I'm not someone who you can take advice from and be solid with that, so please take what I say with a bucket of salt ready to douse yourself with as I'll be speaking on my personal thoughts of your first chapter.
The Positives:
- Atmosphere: I really enjoyed the overall feel of what I read from the get-go. I'm one for proses that make me imagine vibrant images and I think you've done just that with lines like "The rain came down like it had a grudge. Alorihime pressed her back flat against the drainpipe, three stories above the street, and watched the neon bleed into the puddles below." Although I do believe parts of this line, the second half of it, could be trimmed in order to hit better, but that's just my preference, I think. (also sorry if it goes against the rules to take straight from the chapter itself, I'm new 'round here).
- Movement of Scene: This is going to be quite contradictory to what I'll have to say afterwards, but I really do like the sense of movement we have in the scene. In a high-stakes situation like intercepting the Dusk Fangs, I quite enjoy the feeling of go, go, go and keep going. Simple lines like these highlight this strength of yours "He spotted Alorihime and gave a thumbs up with his free hand.", "She pointed at the unconscious man, then at the floor. Put him down." They're quick lines, would fly by some people's heads, but they're effective to me, gets the point across as well as characterizes Alorihime and Bris at the same time, good job.
- Intrigue: You've built intrigue in the mission at the very first chapter, I'm not the type of person who gets hooked on much unless the fall under my specific genre but you've managed to catch me at the first and second paragraphs. You clearly have an imaginative strength that hooks when writing, so make sure you play on that strength.
These positives are not lip service from me, and like I said before, don't take it for the holy grail of advice, what I see in a positive light may be a turn-off for other people.
What To Work On:
- Dialogue: Personally, I'm the type of person who enjoys reading for the stand-out voices of characters in my favourite novels/shows. Their voices are instantly recognisable to me, whether or not they have a dialogue tag attached to them. I try to write this way, and I would like to implore you to play on this style of writing, which you've shown signs of. The voices of the cast are there, but not loud enough, if I can describe it like that. A positive example being; "I am holding." Himari's voice came back hot and fast and not even slightly convincing. "I'm holding so hard right now, Harlo. You have no idea how hard I'm holding.", gives off a strong impression of Himari straight from the get-go so that you'll know the type of character you'd eventually enjoy reading. But, once again, this is merely my preference in writing styles.

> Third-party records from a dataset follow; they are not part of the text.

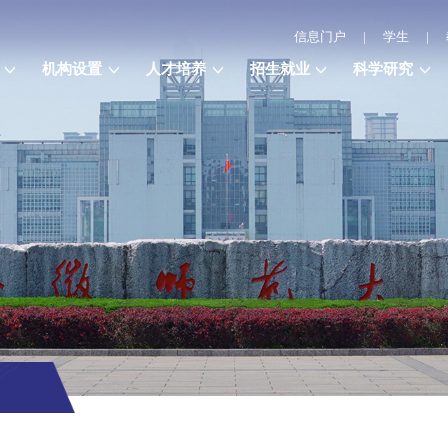
信息门户
|
学生
|
机构设置
人才培养
招生就业
科学研究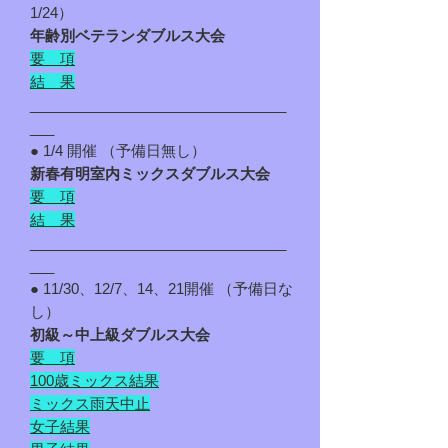
1/24）
年齢別ベテランダブルス大会
要 項
結 果​
________________________________
___
● 1/4 開催 （予備日無し）
新春有明室内ミックスダブルス大会
要 項
結 果
________________________________
___
● 11/30、12/7、14、21開催 （予備日な
し）
初級～中上級ダブルス大会
要 項
100歳ミックス結果
ミックス雨天中止
​女子結果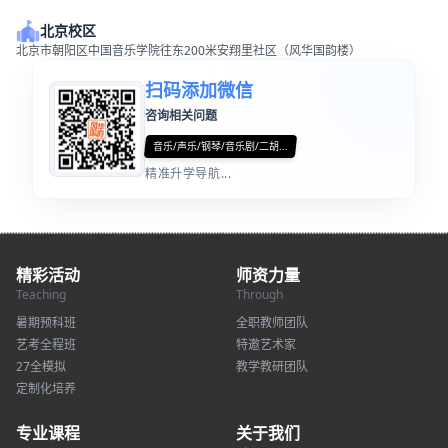
北京校区
北京市朝阳区中国音乐学院往东200米安翔里社区（风华国韵楼）
扫码添加微信
咨询相关问题
音乐/声乐/钢琴/音乐剧/二胡...
精准升学导航...
精彩活动
师资力量
Teaching
Through
暑期预科班
全职教师团队
艺考全程班
特邀艺术家
27全模拟
教学教研团队
定制化培养
专业课程
关于我们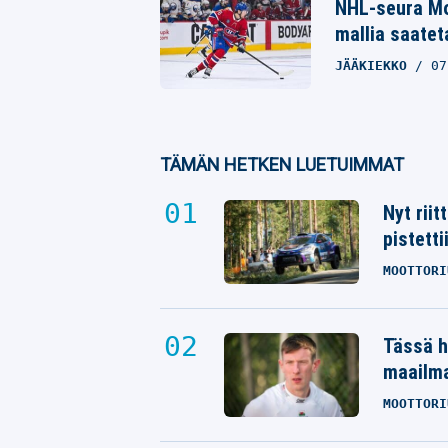
NHL-seura Mo
mallia saatet
JÄÄKIEKKO
07
TÄMÄN HETKEN LUETUIMMAT
Nyt rii
pistetti
MOOTTORI
Tässä h
maailm
MOOTTORI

- Overloading: I noticed that in your first chapter I was in a bit of daze while reading it due to the amount of information we're given of characters, even if they just seem like brief descriptions to you, I'm not sure if others would agree with me on this, but maybe spend a little more time breaking up the short intros to each characters and then moving onto to the next. An example of what I mean by overloading; "Bris Blaik rounded the corner of the adjacent aisle with a Dusk Fang guard draped unconscious over one shoulder..." (and the rest of the paragraph). It confuses the reader more than clarifies their role and how they act. My best advice for this is to Show and NOT Tell this time around, while I think telling can sometimes be a good tool in storytelling, it is sometimes detrimental and should be used as a double-edged sword. This line highlights why I believe that; you can instead simply show Bris grinning and the readers can infer from there.
- Grounding: Something I noticed with the mission scene was the lack of grounding I had while reading it despite the many descriptions of senses. Personally, I don't have the skills to discern why I feel like this but I believe it's because of how little room you give the scene to breathe properly (I know, I know, I said I liked how paced it was). Maybe this point is weaker than others, but that's how I felt reading this chapter.
Overall, I enjoyed reading this first chapter and I may or may not read the next ones you've already posted, and once again, I'm no professional, just a self-taught writer who's beginning to travel around Scribblehub. Take the tub of salt and double it for these advices.